• **Records supplied**:

==============================

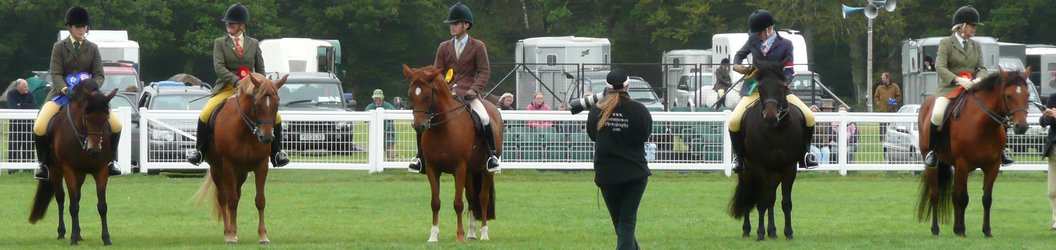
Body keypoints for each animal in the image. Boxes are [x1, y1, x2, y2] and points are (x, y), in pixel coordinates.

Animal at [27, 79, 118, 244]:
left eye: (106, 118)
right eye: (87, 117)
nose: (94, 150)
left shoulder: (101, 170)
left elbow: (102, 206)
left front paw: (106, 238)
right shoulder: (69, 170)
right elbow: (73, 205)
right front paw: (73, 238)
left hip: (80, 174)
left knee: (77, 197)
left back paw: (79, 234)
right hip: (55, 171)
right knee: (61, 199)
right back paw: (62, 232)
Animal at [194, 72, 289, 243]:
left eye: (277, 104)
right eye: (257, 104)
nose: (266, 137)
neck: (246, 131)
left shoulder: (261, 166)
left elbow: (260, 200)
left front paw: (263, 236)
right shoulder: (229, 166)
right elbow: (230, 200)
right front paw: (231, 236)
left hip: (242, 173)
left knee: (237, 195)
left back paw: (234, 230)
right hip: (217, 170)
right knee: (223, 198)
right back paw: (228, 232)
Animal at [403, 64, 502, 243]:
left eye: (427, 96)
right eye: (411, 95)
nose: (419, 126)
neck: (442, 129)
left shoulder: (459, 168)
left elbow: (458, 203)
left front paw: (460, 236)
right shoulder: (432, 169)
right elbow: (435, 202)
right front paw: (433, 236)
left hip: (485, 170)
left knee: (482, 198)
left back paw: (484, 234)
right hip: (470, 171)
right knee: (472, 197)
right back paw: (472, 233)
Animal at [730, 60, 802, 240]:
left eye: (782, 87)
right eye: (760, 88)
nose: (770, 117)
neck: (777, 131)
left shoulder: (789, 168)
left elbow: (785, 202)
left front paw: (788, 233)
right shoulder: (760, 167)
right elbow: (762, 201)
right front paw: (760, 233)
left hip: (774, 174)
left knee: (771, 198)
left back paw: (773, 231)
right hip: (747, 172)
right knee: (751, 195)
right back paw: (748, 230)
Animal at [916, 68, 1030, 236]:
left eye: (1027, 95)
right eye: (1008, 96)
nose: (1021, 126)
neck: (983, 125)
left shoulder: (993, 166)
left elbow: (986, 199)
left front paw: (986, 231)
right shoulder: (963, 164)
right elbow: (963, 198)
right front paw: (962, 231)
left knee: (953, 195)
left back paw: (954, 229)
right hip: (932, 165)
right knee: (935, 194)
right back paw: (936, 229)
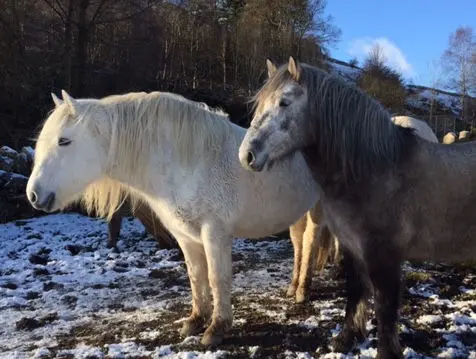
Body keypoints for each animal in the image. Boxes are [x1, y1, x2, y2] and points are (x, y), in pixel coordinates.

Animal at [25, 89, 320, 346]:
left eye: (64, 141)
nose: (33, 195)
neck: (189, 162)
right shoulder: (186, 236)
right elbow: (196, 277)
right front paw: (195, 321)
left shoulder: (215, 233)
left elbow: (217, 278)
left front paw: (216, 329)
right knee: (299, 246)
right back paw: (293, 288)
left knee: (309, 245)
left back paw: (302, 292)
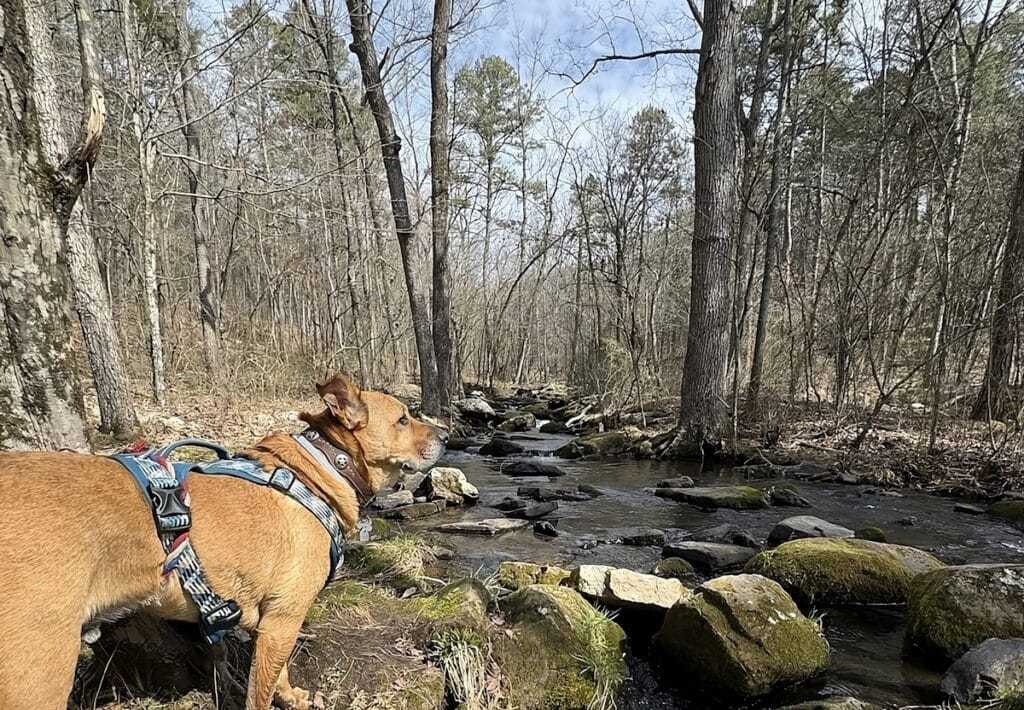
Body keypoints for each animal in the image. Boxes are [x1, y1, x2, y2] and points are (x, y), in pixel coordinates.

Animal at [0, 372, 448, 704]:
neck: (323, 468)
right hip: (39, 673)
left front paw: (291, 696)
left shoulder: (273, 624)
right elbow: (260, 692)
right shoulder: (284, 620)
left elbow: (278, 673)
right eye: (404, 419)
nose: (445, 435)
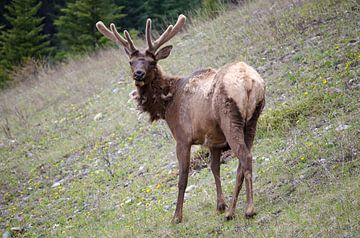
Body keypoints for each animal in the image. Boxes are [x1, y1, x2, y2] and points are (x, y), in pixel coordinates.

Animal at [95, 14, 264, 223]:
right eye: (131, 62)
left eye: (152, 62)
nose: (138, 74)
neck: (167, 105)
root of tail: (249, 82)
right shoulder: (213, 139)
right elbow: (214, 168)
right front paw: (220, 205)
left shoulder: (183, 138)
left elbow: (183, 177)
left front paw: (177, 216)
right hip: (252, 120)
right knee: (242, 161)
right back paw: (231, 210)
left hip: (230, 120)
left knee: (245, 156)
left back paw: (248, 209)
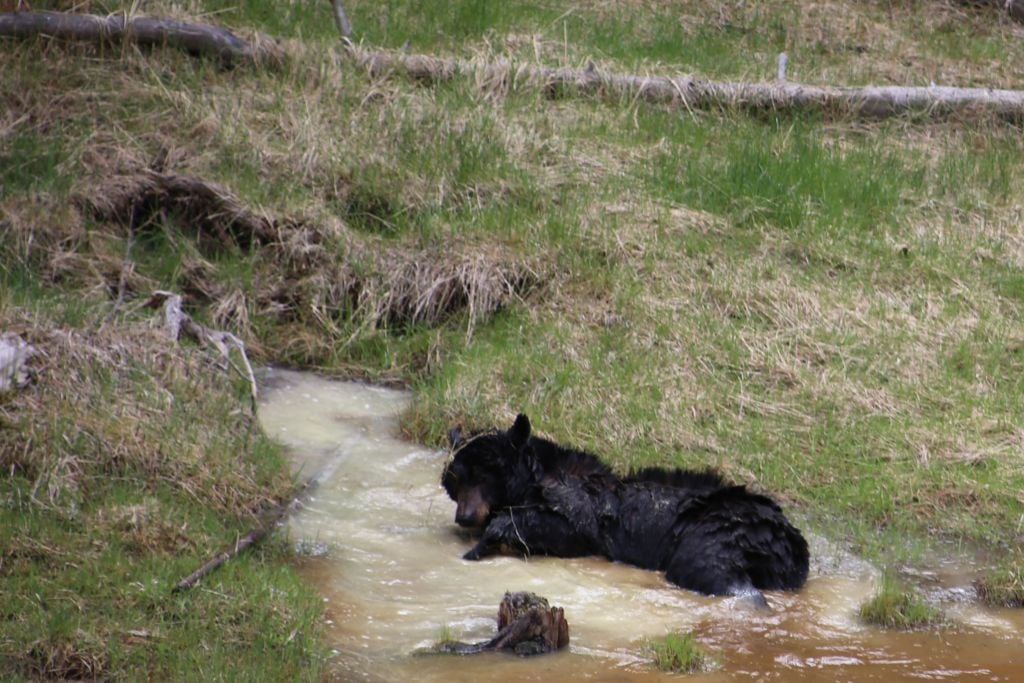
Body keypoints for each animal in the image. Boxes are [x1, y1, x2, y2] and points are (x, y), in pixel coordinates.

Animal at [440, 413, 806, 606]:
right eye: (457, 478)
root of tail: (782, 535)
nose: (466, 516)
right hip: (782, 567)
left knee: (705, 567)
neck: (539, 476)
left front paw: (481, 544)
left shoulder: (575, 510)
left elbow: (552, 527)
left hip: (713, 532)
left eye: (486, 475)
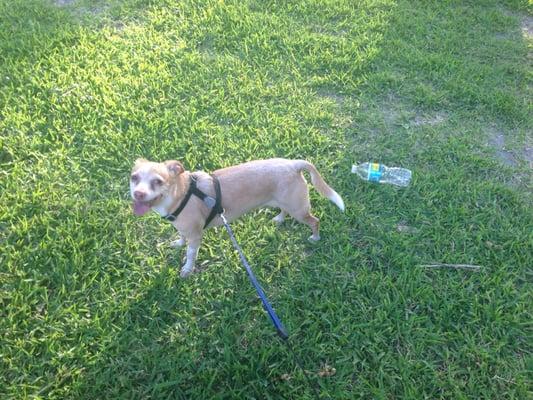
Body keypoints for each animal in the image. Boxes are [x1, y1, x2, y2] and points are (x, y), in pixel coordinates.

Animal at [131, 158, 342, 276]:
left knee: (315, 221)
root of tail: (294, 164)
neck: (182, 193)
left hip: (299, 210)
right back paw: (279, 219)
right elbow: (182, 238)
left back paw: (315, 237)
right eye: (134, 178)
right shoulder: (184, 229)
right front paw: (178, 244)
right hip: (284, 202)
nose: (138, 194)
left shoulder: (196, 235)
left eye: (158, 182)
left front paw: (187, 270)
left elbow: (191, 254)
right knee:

==============================

• **Instructions to follow**:
Reproduce the entries above exactly, but only the lines between the line holding "right knee: (472, 197)" and the line holding "right shoulder: (760, 167)", inclusive.

• **Solution for this task**:
right knee: (472, 197)
right back paw: (472, 233)
Animal at [730, 60, 802, 240]:
left eye: (782, 87)
right eye: (760, 88)
nose: (770, 117)
neck: (777, 131)
left shoulder: (789, 168)
left elbow: (785, 202)
left front paw: (788, 233)
right shoulder: (760, 167)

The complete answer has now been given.